## Source document
-- -- --

# Convolutional Neural Network

__Project Description:__ <br>
This notebook contains exploratory data analysis and the convolutional neural network model used to predict whether or not a location is susceptible to wildfires.  The data for this exploration consists of roughly 20,000 labeled satellite images. 10,000 of the images are locations which have experienced wildfires, while the other 10,000 have never seen a wildfire before.  <br>Examples below: 

While I was unable to collect satellite imagery of the site a few days before the fire, I believe this will suffice as a proof of concept, especially since areas that experience wildfires often experience them again.

-- -- --

## Exercise details
Decide whether each statement agrees with the wildfire project description above, answering yes or no and quoting the words of the text that settle it. (a) The data consists of roughly 20,000 labeled satellite images. (b) The satellite imagery shows each site a few days before its fire. (c) Half of the images show locations that have never had a wildfire.

-- -- --

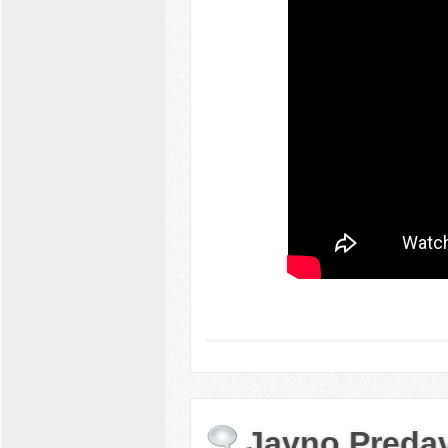
Javno Predav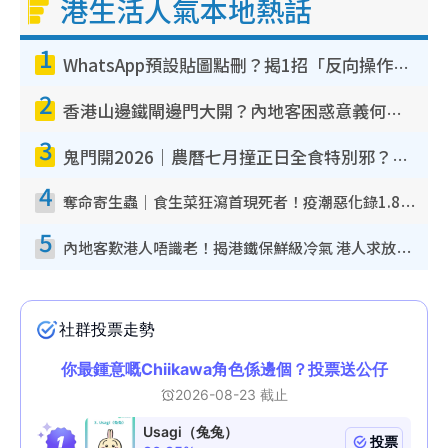
港生活人氣本地熱話
1
WhatsApp預設貼圖點刪？揭1招「反向操作」還原簡潔介面 附3步實測教學
2
香港山邊鐵閘邊門大開？內地客困惑意義何在！網民神回覆：呢種叫法理性防禦
3
鬼門開2026｜農曆七月撞正日全食特別邪？專家警告切忌做一事！揭4大禁忌+2招保平安
4
奪命寄生蟲｜食生菜狂瀉首現死者！疫潮惡化錄1.8萬宗病例 揭洗菜3大謬誤
5
內地客歎港人唔識老！揭港鐵保鮮級冷氣 港人求放過：咪投訴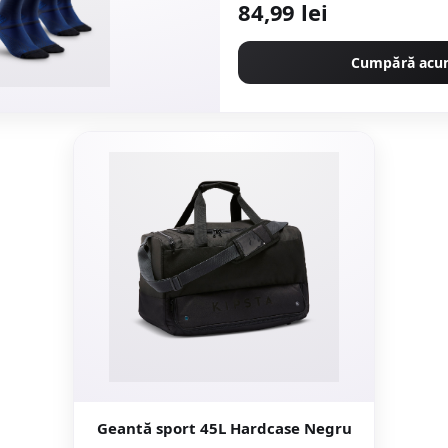
84,99 lei
Cumpără ac
Geantă sport 45L Hardcase Negru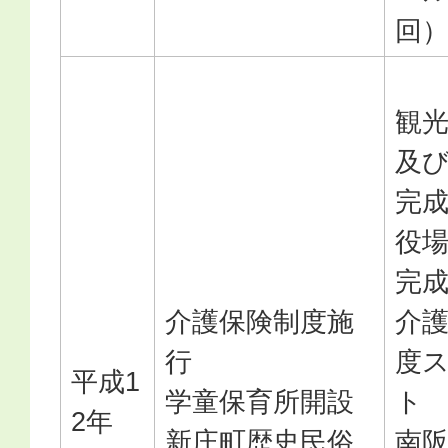
回
観
及
完
役
完
介護保険制度施
介
行
度
平成1
学童保育所開設
ト
2年
新庄町歴史民俗
南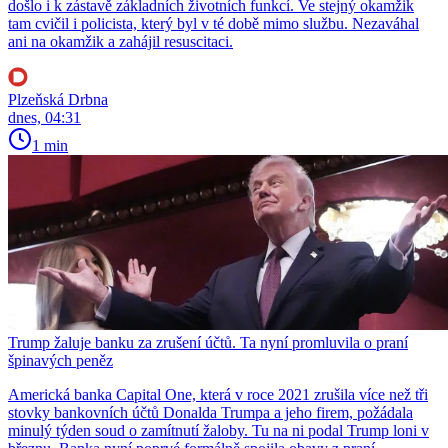
došlo i k zástavě základních životních funkcí. Ve stejný okamžik
tam cvičil i policista, který byl v té době mimo službu. Nezaváhal
ani na okamžik a zahájil resuscitaci.
Plzeňská Drbna
dnes, 04:31
1 min
Trump žaluje banku za zrušení účtů. Ta nyní promluvila o praní
špinavých peněz
Americká banka Capital One, která v roce 2021 zrušila více než tři
stovky bankovních účtů Donalda Trumpa a jeho firem, požádala
minulý týden soud o zamítnutí žaloby. Tu na ni podal Trump loni v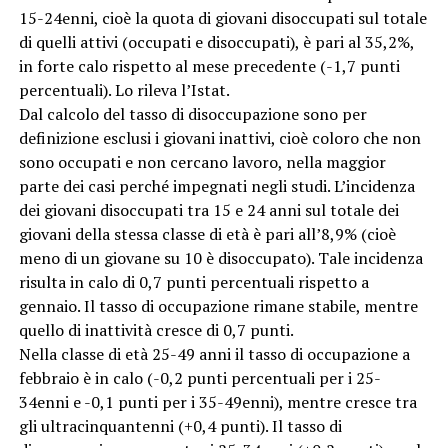
15-24enni, cioè la quota di giovani disoccupati sul totale
di quelli attivi (occupati e disoccupati), è pari al 35,2%,
in forte calo rispetto al mese precedente (-1,7 punti
percentuali). Lo rileva l’Istat.
Dal calcolo del tasso di disoccupazione sono per
definizione esclusi i giovani inattivi, cioè coloro che non
sono occupati e non cercano lavoro, nella maggior
parte dei casi perché impegnati negli studi. L’incidenza
dei giovani disoccupati tra 15 e 24 anni sul totale dei
giovani della stessa classe di età è pari all’8,9% (cioè
meno di un giovane su 10 è disoccupato). Tale incidenza
risulta in calo di 0,7 punti percentuali rispetto a
gennaio. Il tasso di occupazione rimane stabile, mentre
quello di inattività cresce di 0,7 punti.
Nella classe di età 25-49 anni il tasso di occupazione a
febbraio è in calo (-0,2 punti percentuali per i 25-
34enni e -0,1 punti per i 35-49enni), mentre cresce tra
gli ultracinquantenni (+0,4 punti). Il tasso di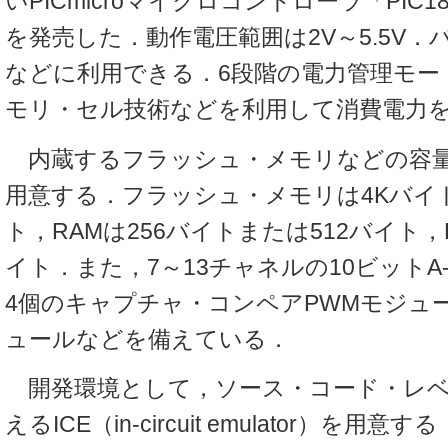
いPICmicroマイクロコントローラ「PIC1
を発売した．動作電圧範囲は2V～5.5V
などに利用できる．6段階の電力管理モー
モリ・セル技術などを利用して消費電力
内蔵するフラッシュ・メモリなどの容量
用意する．フラッシュ・メモリは4Kバイ
ト，RAMは256バイトまたは512バイト，E
イト．また，7～13チャネルの10ビットA
4個のキャプチャ・コンペアPWMモジュー
ュールなどを備えている．
開発環境として，ソース・コード・レベ
えるICE（in-circuit emulator）を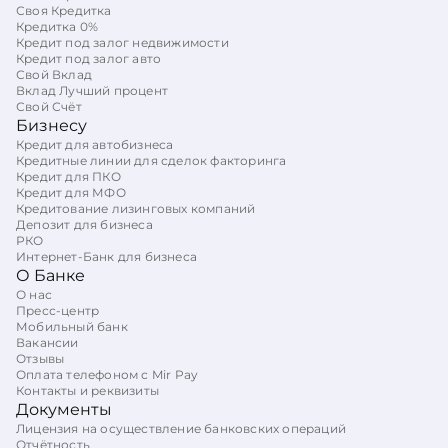
Своя Кредитка
Кредитка 0%
Кредит под залог недвижимости
Кредит под залог авто
Свой Вклад
Вклад Лучший процент
Свой Счёт
Бизнесу
Кредит для автобизнеса
Кредитные линии для сделок факторинга
Кредит для ПКО
Кредит для МФО
Кредитование лизинговых компаний
Депозит для бизнеса
РКО
Интернет-Банк для бизнеса
О Банке
О нас
Пресс-центр
Мобильный банк
Вакансии
Отзывы
Оплата телефоном с Mir Pay
Контакты и реквизиты
Документы
Лицензия на осуществление банковских операций
Отчётность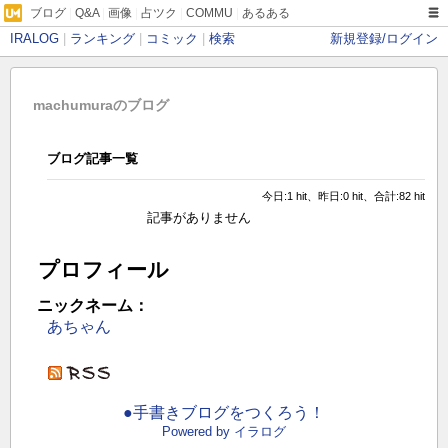
ブログ
|
Q&A
|
画像
|
占ツク
|
COMMU
|
あるある
IRALOG
|
ランキング
|
コミック
|
検索
新規登録/ログイン
machumuraのブログ
ブログ記事一覧
今日:1 hit、昨日:0 hit、合計:82 hit
記事がありません
プロフィール
ニックネーム：
あちゃん
●手書きブログをつくろう！
Powered by イラログ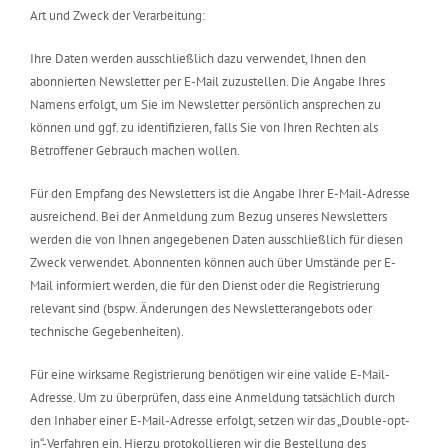
Art und Zweck der Verarbeitung:
Ihre Daten werden ausschließlich dazu verwendet, Ihnen den
abonnierten Newsletter per E-Mail zuzustellen. Die Angabe Ihres
Namens erfolgt, um Sie im Newsletter persönlich ansprechen zu
können und ggf. zu identifizieren, falls Sie von Ihren Rechten als
Betroffener Gebrauch machen wollen.
Für den Empfang des Newsletters ist die Angabe Ihrer E-Mail-Adresse
ausreichend. Bei der Anmeldung zum Bezug unseres Newsletters
werden die von Ihnen angegebenen Daten ausschließlich für diesen
Zweck verwendet. Abonnenten können auch über Umstände per E-
Mail informiert werden, die für den Dienst oder die Registrierung
relevant sind (bspw. Änderungen des Newsletterangebots oder
technische Gegebenheiten).
Für eine wirksame Registrierung benötigen wir eine valide E-Mail-
Adresse. Um zu überprüfen, dass eine Anmeldung tatsächlich durch
den Inhaber einer E-Mail-Adresse erfolgt, setzen wir das „Double-opt-
in“-Verfahren ein. Hierzu protokollieren wir die Bestellung des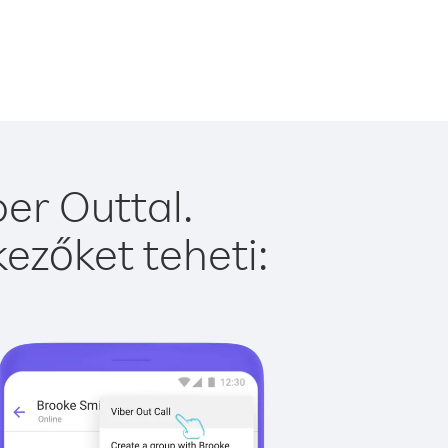
er Outtal.
ezőket teheti: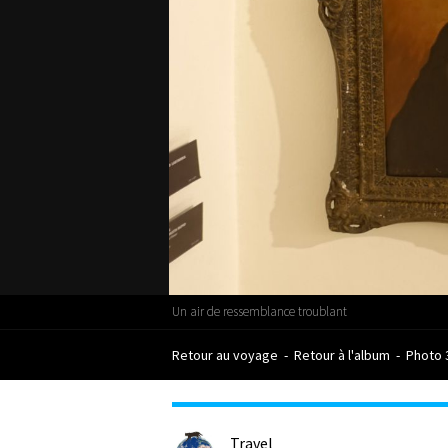
Un air de ressemblance troublant
Retour au voyage
-
Retour à l'album
-
Photo 
Travel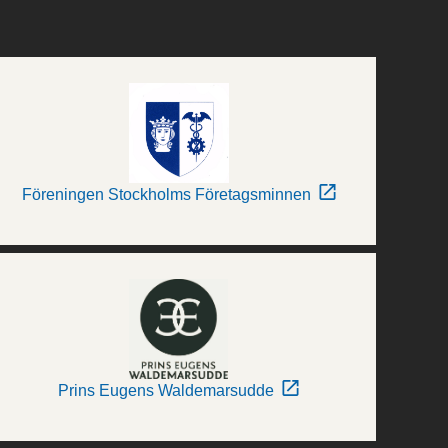
Föreningen Stockholms Företagsminnen
Prins Eugens Waldemarsudde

-- -- --

## Solved problem
(a) Yes: "The data for this exploration consists of roughly 20,000 labeled satellite images."
(b) No: "I was unable to collect satellite imagery of the site a few days before the fire"
(c) Yes: "10,000 of the images are locations which have experienced wildfires, while the other 10,000 have never seen a wildfire before."